To serve add to a bowl of mixed green leaves add some cooked chick, fish or grains and top with garnish.
• 140g mixed leafy greens (eg spinach, rocket, kale, watercress)
• 100g mix non leafy greens/fruit (eg cucumber, celery, broccoli, apple, pear, mango)
• 20g avocado
• Thick slice of fresh ginger
• 2tsp fresh lemon or lime juice
• Pinch salt (Himalayan or pure sea salt)
• 300-400mls liquid (eg water, coconut water, nut milk)
• 3 ice cubes
Optional add ins:
• Superfood powders (eg wheatgrass, spirulina, chlorella, maitake)
• Rolled oats
• Nuts or nut butter
• Seeds (eg pumpkin, sunflower, flax, chia)
• Protein powder
SERVES: Makes 2 -3 servings
- Chop non-leafy greens into cubes and de-stalk leafy greens if required (eg kale or cavalo nero).
- Place all the ingredients into a high powered blender and blended until smooth, add more liquid if required.
- Pour into glasses and enjoy.
- Store in a glass air-tight container in the fridge and consume within 48 hours or freeze in portions for consumption later.
• 200g uncooked quinoa
• 500ml boiling vegetable stock
• ½ cucumber, de-seeded and fine diced
• 3 large tomatoes, de-seeded and fine diced
• 28g bunch parsley, finely chopped
• 28g bunch mint, stalks removed and leaves finely chopped
• 4 spring onions, finely sliced
• 2tbsp lemon juice
• ¼tsp ground allspice
• ¼tsp black pepper
• ¼tsp ground cinnamon
• ¼tsp ground cloves
• ¼tsp ground nutmeg
• ¼tsp ground ginger
• 100ml avocado or olive oil
• 50g pomegranate seeds
• 30g flaked almonds
A twist on the traditional Lebanese dish which uses bulgur wheat this recipe is a great alternative to pasta salad at a BBQ or the perfect side to any meal. The use of quinoa in this tabbouleh provides a plant-based complete protein which is also gluten free.
NOTES: Store in an airtight container for 4-5 days
ALLERGENS: Nuts (almonds)
Add the quinoa and the vegetable stock to a saucepan and bring to the boil, cover and simmer on a low heat for 10-12 mins until the water has been absorbed and the quinoa is cooked. Remove from the heat and spread out onto a baking sheet to cool to ensure it does not overcook.

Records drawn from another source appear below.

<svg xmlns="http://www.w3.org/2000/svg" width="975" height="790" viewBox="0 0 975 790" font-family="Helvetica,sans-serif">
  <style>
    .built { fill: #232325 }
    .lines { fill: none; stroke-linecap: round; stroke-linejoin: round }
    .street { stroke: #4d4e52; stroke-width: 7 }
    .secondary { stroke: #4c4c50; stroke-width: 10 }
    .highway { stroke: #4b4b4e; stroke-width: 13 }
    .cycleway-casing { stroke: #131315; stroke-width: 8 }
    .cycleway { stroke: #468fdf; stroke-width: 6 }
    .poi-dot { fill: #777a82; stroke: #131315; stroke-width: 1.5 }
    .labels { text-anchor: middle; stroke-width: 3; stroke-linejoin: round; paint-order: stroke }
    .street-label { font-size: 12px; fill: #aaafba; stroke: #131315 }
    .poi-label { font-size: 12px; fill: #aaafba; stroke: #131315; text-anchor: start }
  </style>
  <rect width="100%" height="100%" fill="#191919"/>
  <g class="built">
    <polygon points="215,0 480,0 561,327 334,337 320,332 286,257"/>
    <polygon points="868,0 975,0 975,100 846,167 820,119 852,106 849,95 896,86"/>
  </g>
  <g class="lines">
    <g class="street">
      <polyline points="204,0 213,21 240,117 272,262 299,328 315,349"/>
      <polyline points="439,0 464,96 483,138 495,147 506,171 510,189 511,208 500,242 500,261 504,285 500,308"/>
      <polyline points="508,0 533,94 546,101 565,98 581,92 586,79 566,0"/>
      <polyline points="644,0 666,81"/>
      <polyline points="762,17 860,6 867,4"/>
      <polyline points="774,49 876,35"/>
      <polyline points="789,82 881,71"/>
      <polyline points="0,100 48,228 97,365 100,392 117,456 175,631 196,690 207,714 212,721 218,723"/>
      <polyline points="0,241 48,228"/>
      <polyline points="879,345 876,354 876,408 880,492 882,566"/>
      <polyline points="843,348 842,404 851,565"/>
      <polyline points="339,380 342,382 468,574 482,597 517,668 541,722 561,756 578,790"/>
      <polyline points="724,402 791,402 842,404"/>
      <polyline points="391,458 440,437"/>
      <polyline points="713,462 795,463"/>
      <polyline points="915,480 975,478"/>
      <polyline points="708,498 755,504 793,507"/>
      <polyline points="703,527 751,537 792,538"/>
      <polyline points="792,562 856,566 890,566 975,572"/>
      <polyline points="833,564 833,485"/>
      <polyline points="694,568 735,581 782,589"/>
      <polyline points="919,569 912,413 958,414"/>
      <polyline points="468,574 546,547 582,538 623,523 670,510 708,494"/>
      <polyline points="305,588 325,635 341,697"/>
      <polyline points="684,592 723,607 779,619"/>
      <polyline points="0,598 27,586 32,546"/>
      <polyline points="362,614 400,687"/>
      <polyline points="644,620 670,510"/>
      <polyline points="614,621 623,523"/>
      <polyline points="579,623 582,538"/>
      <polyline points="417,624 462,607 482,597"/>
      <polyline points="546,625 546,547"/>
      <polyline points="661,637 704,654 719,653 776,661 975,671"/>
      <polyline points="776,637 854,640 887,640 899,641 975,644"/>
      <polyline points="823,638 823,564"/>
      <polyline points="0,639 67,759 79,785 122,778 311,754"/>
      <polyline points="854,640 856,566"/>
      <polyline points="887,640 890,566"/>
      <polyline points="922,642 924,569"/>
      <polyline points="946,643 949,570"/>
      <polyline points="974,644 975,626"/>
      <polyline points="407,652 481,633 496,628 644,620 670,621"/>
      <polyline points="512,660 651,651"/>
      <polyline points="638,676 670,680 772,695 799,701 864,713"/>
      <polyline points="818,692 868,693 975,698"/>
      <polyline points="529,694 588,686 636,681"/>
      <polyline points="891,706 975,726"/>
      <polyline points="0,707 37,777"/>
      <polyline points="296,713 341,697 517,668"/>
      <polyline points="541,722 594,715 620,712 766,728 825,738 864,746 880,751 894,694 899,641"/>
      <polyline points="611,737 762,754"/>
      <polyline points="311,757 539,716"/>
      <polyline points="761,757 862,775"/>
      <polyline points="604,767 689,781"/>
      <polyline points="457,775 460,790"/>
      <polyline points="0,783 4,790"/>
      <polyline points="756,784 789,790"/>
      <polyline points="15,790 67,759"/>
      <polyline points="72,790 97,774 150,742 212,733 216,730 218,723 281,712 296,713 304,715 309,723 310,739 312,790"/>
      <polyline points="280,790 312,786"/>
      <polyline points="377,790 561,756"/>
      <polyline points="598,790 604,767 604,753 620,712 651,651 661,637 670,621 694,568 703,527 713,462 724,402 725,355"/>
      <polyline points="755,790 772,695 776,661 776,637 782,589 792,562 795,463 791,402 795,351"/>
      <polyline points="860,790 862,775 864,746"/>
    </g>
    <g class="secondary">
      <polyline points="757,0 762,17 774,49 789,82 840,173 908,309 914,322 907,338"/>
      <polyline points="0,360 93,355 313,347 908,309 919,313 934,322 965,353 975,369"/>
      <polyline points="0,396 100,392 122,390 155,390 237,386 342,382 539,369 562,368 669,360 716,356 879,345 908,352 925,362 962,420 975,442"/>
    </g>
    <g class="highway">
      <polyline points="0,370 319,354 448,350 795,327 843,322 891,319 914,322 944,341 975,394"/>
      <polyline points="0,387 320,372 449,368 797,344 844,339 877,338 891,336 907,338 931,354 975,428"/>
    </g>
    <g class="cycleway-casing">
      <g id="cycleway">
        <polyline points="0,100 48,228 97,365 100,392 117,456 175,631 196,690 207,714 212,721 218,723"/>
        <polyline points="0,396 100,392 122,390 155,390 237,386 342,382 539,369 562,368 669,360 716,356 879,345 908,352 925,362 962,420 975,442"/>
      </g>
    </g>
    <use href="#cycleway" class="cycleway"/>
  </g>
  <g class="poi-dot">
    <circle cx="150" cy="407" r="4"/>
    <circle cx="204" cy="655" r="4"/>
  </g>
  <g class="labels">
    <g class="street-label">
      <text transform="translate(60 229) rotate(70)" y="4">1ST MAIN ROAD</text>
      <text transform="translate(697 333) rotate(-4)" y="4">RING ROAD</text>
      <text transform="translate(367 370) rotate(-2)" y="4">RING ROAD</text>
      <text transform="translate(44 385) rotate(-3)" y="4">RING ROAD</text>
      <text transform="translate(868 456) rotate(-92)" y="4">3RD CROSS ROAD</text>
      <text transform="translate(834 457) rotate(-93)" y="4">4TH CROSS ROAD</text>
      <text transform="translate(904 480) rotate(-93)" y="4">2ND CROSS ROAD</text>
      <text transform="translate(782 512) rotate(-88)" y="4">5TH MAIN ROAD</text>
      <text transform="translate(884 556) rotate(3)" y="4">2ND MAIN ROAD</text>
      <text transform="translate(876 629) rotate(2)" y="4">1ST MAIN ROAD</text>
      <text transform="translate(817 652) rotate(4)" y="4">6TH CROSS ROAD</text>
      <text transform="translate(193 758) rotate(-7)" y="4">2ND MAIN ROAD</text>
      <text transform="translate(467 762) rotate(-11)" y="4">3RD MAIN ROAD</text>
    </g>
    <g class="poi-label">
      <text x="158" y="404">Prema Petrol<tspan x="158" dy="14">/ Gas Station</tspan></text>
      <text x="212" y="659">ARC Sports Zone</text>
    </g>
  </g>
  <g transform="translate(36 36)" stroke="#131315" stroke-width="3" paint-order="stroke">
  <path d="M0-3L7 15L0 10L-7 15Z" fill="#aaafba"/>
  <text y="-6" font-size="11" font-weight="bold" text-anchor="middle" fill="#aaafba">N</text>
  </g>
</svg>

Meanwhile chop all the herbs and vegetables and place in a large bowl.
Make the dressing by whisking the lemon juice, spices and oil in a small jug.
Bring the tabbouleh together by adding the cold quinoa to the vegetables and herbs along with the dressing, mixing well to combine.
Stir though some of the pomegranate seeds and flaked almonds reserving a few to garnish.
Serve with bean burgers and relish or as a side to meat skewers or grilled fish.